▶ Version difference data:
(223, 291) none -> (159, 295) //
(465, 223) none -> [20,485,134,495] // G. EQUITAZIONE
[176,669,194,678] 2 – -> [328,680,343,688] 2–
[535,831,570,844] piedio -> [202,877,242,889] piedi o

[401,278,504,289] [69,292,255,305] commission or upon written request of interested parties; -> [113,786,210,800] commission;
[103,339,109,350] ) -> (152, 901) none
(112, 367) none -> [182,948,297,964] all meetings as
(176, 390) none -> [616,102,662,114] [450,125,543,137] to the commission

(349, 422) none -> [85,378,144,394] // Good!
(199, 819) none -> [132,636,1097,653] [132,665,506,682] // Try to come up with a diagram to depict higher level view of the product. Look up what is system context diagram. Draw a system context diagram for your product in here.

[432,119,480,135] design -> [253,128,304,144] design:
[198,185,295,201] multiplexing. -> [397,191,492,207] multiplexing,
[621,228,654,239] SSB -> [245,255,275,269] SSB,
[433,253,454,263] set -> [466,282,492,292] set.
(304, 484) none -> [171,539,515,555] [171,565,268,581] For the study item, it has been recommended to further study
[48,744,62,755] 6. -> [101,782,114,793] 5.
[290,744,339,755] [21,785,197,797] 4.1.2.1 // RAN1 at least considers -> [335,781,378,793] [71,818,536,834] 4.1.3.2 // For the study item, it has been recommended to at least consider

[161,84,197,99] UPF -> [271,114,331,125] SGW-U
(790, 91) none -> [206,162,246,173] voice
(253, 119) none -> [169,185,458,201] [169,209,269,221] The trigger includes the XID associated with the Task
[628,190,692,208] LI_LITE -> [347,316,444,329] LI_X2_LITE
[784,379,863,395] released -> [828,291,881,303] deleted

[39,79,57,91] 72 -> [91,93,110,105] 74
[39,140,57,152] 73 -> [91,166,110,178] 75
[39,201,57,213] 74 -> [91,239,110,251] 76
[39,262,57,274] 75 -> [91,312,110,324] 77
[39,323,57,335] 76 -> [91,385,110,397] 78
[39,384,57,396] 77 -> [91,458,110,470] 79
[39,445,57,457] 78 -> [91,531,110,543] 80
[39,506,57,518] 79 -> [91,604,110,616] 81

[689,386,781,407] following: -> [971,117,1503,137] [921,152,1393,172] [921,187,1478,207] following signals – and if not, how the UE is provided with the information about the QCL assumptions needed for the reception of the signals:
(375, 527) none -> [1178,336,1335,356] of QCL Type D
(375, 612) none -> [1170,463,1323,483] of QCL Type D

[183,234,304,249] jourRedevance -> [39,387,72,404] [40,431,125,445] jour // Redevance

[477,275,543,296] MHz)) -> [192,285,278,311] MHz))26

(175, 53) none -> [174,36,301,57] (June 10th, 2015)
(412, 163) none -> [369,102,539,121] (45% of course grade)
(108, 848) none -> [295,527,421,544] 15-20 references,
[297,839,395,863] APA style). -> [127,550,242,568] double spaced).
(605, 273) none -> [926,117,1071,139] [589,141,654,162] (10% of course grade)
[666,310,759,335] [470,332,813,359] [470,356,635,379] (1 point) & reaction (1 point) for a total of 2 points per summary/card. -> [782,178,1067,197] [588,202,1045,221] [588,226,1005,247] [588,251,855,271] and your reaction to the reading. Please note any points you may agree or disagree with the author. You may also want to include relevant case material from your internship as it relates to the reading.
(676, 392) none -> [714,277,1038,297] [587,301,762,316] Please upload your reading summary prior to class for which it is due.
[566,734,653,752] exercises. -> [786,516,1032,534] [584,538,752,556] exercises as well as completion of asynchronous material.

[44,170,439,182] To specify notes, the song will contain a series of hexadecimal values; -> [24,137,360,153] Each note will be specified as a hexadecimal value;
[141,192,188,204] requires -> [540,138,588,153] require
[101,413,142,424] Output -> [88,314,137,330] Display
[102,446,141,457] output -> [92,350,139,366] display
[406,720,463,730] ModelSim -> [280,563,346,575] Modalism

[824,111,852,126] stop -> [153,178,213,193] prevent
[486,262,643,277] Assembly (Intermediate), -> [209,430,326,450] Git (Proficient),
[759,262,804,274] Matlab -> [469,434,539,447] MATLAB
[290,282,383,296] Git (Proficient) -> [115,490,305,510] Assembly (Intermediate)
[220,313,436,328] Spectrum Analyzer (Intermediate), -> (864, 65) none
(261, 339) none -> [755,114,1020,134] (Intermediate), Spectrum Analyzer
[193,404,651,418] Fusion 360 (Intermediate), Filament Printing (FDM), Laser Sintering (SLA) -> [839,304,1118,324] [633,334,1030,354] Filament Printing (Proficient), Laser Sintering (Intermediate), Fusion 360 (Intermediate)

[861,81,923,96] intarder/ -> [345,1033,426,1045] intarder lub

▶ Work order:
Scan the records above for the lines holding "(375, 527) none" and "(175, 53) none". Transcribe those two and every line between them word for word, and no others.

▶ Answer to the exercise:
(375, 527) none -> [1178,336,1335,356] of QCL Type D
(375, 612) none -> [1170,463,1323,483] of QCL Type D

[183,234,304,249] jourRedevance -> [39,387,72,404] [40,431,125,445] jour // Redevance

[477,275,543,296] MHz)) -> [192,285,278,311] MHz))26

(175, 53) none -> [174,36,301,57] (June 10th, 2015)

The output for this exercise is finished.